Community members don’t know who’s behind the company making the offers, and local officials are still trying to learn exactly what the company is planning. But the sales offers come as data centers are being developed across Wisconsin in communities like Mount Pleasant, Port Washington and Beaver Dam.
Swalheim received a formal offer of $50,000 per acre. For his more than 36 acres of land, that came out to more than $1.8 million. Another resident received an offer of $120,000 per acre.
“Personally, I’m not interested,” Swalheim said. “I can’t replace what I have for $1.8 million, and the money at that point doesn’t matter. This is my paradise. This is my sanctuary.”
The possibility of a data center coming into the community has raised big concerns from residents and a local business who worry such a development would change the fabric of the rural community.
Around a dozen residents attended a meeting of the town of Wrightstown and the village of Greenleaf Planning Commission on Monday to show opposition to a potential data center project.
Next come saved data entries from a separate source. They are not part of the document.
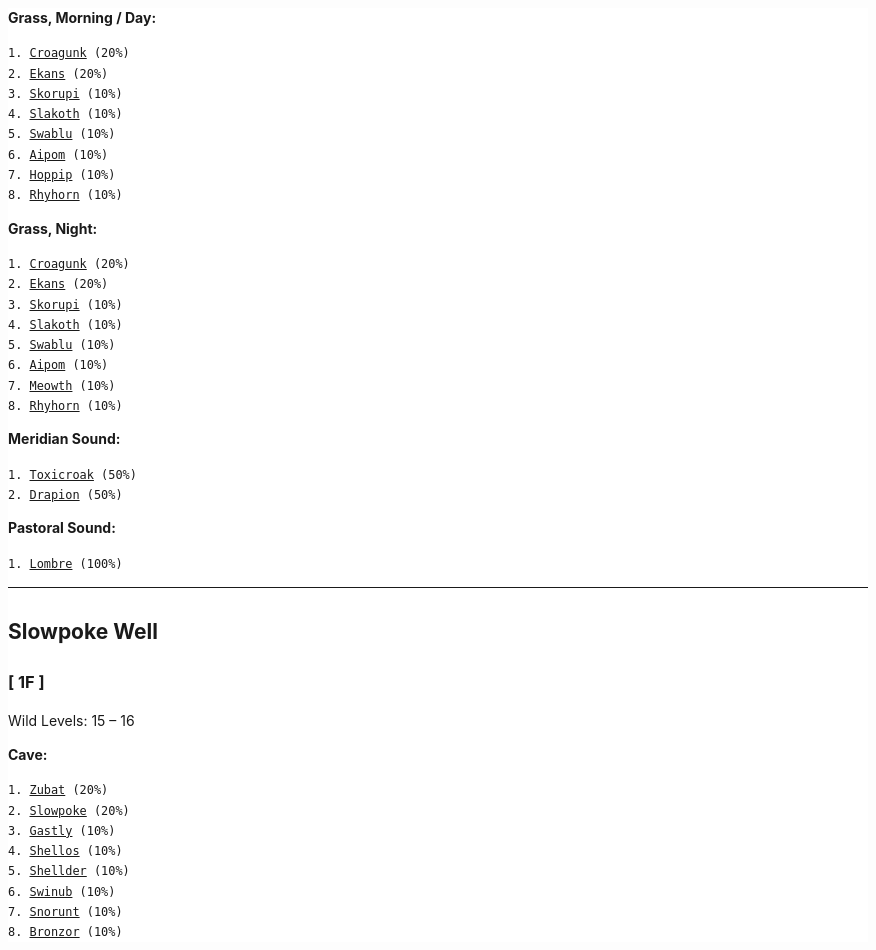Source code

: **Grass, Morning / Day:**

<pre><code>1. <a href='/sgss-wiki/pokemon/croagunk.md/'>Croagunk</a> (20%)
2. <a href='/sgss-wiki/pokemon/ekans.md/'>Ekans</a> (20%)
3. <a href='/sgss-wiki/pokemon/skorupi.md/'>Skorupi</a> (10%)
4. <a href='/sgss-wiki/pokemon/slakoth.md/'>Slakoth</a> (10%)
5. <a href='/sgss-wiki/pokemon/swablu.md/'>Swablu</a> (10%)
6. <a href='/sgss-wiki/pokemon/aipom.md/'>Aipom</a> (10%)
7. <a href='/sgss-wiki/pokemon/hoppip.md/'>Hoppip</a> (10%)
8. <a href='/sgss-wiki/pokemon/rhyhorn.md/'>Rhyhorn</a> (10%)
</code></pre>

**Grass, Night:**

<pre><code>1. <a href='/sgss-wiki/pokemon/croagunk.md/'>Croagunk</a> (20%)
2. <a href='/sgss-wiki/pokemon/ekans.md/'>Ekans</a> (20%)
3. <a href='/sgss-wiki/pokemon/skorupi.md/'>Skorupi</a> (10%)
4. <a href='/sgss-wiki/pokemon/slakoth.md/'>Slakoth</a> (10%)
5. <a href='/sgss-wiki/pokemon/swablu.md/'>Swablu</a> (10%)
6. <a href='/sgss-wiki/pokemon/aipom.md/'>Aipom</a> (10%)
7. <a href='/sgss-wiki/pokemon/meowth.md/'>Meowth</a> (10%)
8. <a href='/sgss-wiki/pokemon/rhyhorn.md/'>Rhyhorn</a> (10%)
</code></pre>

**Meridian Sound:**

<pre><code>1. <a href='/sgss-wiki/pokemon/toxicroak.md/'>Toxicroak</a> (50%)
2. <a href='/sgss-wiki/pokemon/drapion.md/'>Drapion</a> (50%)
</code></pre>

**Pastoral Sound:**

<pre><code>1. <a href='/sgss-wiki/pokemon/lombre.md/'>Lombre</a> (100%)
</code></pre>

---

## Slowpoke Well

### [ 1F ]

Wild Levels: 15 – 16

**Cave:**

<pre><code>1. <a href='/sgss-wiki/pokemon/zubat.md/'>Zubat</a> (20%)
2. <a href='/sgss-wiki/pokemon/slowpoke.md/'>Slowpoke</a> (20%)
3. <a href='/sgss-wiki/pokemon/gastly.md/'>Gastly</a> (10%)
4. <a href='/sgss-wiki/pokemon/shellos.md/'>Shellos</a> (10%)
5. <a href='/sgss-wiki/pokemon/shellder.md/'>Shellder</a> (10%)
6. <a href='/sgss-wiki/pokemon/swinub.md/'>Swinub</a> (10%)
7. <a href='/sgss-wiki/pokemon/snorunt.md/'>Snorunt</a> (10%)
8. <a href='/sgss-wiki/pokemon/bronzor.md/'>Bronzor</a> (10%)
</code></pre>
Town of Wrightstown Board Chair William Verbeten sits on the joint plan commission. He said plan commission members “didn’t know anything” about the project until that day. He said he received calls from concerned community members from around 12:30 p.m. until about 5:30 p.m.
“I did some investigating and checking into it,” he said. “I had a little information on it, but we didn’t know anything about it until like right before the meeting, until that day.”
And local officials still don’t have many details.
Greenleaf Village Board President Bonnie Crossman said via email that she’s aware of landowners being approached to sell their land for a project in the village. She acknowledged there’s been “a mountain of concern” in the community, but said it would be “premature and very irresponsible” to comment.
“I hope to have educated, honest answers for everyone very soon,” Crossman said in the email.
The purchase offers were made by Bear Creek DevCo LLC, a Delaware limited liability company. A local realtor forwarded WPR’s request for comment to the development company. But the company did not respond.
The principal address for the LLC matches that of Houston-based Cloverleaf Infrastructure, which was initially involved with development of a large data center in Port Washington that has drawn strong community opposition.
When Meta was in the early stages of developing its data center campus in Beaver Dam, the company worked through another Delaware-based limited liability company, called Degas LLC. The city and state approved development incentives with Degas before Meta publicly revealed it was the developer behind the project.
The prospect of a data center in Greenleaf has also drawn criticism from LedgeStone Vineyards, a local winery. On social media, LedgeStone described the potential project as an “attack” on the community’s identity by a “nameless, faceless, megacorporation.”
Adam Magnuson, the owner of LedgeStone Vineyards, said the development would be essentially across the street from his business and he worries a data center would change the fabric of the community.
“People come and this is their happy place. This is their place where their kids can run free,” Magnuson said. “We don’t want that taken away from us for some corporation — unbeknownst to us who they are — that can hide behind shell organizations.”